**Your task**
Reproduce the rows word for word, from the very first line down through the line containing "How many interior local peaks", with that line included.

━━ Given records ━━

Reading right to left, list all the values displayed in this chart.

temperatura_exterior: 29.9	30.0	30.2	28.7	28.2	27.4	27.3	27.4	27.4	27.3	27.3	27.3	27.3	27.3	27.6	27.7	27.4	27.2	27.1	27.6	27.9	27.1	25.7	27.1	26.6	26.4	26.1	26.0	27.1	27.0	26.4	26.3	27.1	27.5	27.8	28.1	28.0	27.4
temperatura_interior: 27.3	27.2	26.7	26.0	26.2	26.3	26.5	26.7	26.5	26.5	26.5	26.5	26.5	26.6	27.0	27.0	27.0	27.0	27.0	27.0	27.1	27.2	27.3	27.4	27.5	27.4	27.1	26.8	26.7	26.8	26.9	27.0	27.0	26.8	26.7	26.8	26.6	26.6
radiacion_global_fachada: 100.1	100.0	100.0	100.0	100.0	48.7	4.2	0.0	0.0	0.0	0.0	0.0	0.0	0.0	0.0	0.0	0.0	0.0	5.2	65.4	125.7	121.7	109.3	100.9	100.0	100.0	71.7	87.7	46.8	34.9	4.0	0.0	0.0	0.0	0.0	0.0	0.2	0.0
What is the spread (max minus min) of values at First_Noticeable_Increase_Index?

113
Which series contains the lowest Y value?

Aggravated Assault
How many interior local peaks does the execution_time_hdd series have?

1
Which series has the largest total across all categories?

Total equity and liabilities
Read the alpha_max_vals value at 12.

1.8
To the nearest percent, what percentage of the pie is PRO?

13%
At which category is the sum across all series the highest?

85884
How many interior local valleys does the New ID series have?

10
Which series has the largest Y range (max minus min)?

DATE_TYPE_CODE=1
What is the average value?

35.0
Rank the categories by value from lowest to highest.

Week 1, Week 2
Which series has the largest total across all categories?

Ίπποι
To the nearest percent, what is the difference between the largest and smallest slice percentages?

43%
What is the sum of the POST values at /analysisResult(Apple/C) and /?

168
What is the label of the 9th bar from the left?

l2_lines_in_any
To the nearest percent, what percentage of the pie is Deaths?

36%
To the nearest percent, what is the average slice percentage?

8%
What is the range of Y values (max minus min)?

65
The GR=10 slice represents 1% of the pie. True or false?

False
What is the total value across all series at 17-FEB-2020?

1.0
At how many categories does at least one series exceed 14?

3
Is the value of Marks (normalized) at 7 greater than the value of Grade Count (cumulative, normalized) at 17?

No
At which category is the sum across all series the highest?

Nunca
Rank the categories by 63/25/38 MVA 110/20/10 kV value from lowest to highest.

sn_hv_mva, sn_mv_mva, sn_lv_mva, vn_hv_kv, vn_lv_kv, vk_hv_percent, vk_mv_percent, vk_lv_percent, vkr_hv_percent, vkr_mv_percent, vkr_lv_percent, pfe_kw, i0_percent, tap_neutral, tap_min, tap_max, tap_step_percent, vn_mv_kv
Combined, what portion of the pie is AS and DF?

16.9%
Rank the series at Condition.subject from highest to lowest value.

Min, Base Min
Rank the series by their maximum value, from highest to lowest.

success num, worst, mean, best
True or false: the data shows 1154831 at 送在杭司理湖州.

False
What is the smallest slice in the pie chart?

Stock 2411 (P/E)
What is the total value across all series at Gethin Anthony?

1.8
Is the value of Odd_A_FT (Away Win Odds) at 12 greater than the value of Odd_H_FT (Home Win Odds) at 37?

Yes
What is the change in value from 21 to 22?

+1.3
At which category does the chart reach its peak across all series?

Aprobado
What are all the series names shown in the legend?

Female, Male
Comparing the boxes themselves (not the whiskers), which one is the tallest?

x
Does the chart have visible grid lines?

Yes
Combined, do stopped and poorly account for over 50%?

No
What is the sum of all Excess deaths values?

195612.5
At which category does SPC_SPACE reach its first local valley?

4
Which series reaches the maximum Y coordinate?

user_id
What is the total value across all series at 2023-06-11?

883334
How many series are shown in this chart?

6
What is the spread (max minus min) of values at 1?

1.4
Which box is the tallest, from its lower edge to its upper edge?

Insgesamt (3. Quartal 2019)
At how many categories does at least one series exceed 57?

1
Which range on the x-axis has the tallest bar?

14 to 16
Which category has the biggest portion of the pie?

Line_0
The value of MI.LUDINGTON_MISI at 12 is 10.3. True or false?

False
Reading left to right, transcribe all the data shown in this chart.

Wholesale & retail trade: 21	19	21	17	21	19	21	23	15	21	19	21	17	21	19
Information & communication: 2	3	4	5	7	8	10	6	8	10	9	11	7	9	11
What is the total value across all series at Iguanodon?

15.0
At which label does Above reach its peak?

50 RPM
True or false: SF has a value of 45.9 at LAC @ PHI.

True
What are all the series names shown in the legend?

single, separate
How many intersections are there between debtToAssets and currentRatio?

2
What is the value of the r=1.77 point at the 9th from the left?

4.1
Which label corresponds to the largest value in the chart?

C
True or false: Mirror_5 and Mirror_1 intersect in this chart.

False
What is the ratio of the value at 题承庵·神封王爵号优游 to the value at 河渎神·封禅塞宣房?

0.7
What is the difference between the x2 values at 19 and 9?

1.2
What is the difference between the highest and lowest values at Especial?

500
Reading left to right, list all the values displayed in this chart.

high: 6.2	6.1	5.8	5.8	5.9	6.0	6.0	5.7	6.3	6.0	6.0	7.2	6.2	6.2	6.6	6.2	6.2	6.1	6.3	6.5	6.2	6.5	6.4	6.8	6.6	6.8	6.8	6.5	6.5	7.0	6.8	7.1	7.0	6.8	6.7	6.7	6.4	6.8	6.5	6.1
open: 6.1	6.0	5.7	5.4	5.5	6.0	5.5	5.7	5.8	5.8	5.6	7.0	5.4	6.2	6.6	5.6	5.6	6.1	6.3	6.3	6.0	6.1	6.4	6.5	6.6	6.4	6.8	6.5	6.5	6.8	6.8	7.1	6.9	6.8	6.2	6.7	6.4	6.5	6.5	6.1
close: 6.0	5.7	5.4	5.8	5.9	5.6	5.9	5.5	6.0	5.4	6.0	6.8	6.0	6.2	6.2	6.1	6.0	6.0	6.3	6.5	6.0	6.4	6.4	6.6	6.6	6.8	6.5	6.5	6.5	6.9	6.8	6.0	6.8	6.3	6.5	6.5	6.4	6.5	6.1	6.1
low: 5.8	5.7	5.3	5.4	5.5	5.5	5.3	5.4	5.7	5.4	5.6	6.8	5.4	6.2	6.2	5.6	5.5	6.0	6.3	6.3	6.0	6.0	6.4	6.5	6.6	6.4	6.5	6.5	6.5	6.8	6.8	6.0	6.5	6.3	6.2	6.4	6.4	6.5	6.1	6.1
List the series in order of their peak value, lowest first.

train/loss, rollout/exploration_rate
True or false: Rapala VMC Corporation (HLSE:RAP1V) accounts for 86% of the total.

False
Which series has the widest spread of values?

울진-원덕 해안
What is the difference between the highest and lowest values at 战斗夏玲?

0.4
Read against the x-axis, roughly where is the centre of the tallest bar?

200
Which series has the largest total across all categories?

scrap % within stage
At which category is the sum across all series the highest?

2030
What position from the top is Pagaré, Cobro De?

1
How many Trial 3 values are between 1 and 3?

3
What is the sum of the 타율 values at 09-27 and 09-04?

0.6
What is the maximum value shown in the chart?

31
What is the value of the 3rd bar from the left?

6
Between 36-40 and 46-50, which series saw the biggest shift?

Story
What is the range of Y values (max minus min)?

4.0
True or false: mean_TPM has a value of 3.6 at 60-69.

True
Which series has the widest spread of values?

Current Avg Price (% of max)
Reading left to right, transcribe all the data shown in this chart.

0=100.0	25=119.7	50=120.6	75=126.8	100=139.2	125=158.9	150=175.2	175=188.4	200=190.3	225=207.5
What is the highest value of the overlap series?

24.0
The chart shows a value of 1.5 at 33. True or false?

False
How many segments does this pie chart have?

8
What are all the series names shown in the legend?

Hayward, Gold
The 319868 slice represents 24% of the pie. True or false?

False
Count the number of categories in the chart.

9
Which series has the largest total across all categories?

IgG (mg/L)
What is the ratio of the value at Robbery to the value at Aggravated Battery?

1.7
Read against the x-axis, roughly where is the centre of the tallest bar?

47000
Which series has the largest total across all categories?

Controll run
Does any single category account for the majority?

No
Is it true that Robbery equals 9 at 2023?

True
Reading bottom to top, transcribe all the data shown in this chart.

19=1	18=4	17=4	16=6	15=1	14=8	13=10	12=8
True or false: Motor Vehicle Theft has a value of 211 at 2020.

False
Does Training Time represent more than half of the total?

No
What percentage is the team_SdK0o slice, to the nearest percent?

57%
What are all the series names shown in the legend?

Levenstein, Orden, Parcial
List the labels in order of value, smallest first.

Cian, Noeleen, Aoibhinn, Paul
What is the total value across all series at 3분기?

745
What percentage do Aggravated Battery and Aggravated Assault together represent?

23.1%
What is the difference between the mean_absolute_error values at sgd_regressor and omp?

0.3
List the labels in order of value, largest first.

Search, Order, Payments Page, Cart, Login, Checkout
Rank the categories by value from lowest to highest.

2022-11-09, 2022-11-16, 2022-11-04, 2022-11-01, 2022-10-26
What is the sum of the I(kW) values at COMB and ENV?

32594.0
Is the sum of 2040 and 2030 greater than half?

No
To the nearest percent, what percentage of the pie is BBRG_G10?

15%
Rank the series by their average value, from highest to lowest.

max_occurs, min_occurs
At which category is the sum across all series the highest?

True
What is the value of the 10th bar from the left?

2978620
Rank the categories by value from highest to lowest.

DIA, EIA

━━━

**Your solution**
Reading right to left, list all the values displayed in this chart.

temperatura_exterior: 29.9	30.0	30.2	28.7	28.2	27.4	27.3	27.4	27.4	27.3	27.3	27.3	27.3	27.3	27.6	27.7	27.4	27.2	27.1	27.6	27.9	27.1	25.7	27.1	26.6	26.4	26.1	26.0	27.1	27.0	26.4	26.3	27.1	27.5	27.8	28.1	28.0	27.4
temperatura_interior: 27.3	27.2	26.7	26.0	26.2	26.3	26.5	26.7	26.5	26.5	26.5	26.5	26.5	26.6	27.0	27.0	27.0	27.0	27.0	27.0	27.1	27.2	27.3	27.4	27.5	27.4	27.1	26.8	26.7	26.8	26.9	27.0	27.0	26.8	26.7	26.8	26.6	26.6
radiacion_global_fachada: 100.1	100.0	100.0	100.0	100.0	48.7	4.2	0.0	0.0	0.0	0.0	0.0	0.0	0.0	0.0	0.0	0.0	0.0	5.2	65.4	125.7	121.7	109.3	100.9	100.0	100.0	71.7	87.7	46.8	34.9	4.0	0.0	0.0	0.0	0.0	0.0	0.2	0.0
What is the spread (max minus min) of values at First_Noticeable_Increase_Index?

113
Which series contains the lowest Y value?

Aggravated Assault
How many interior local peaks does the execution_time_hdd series have?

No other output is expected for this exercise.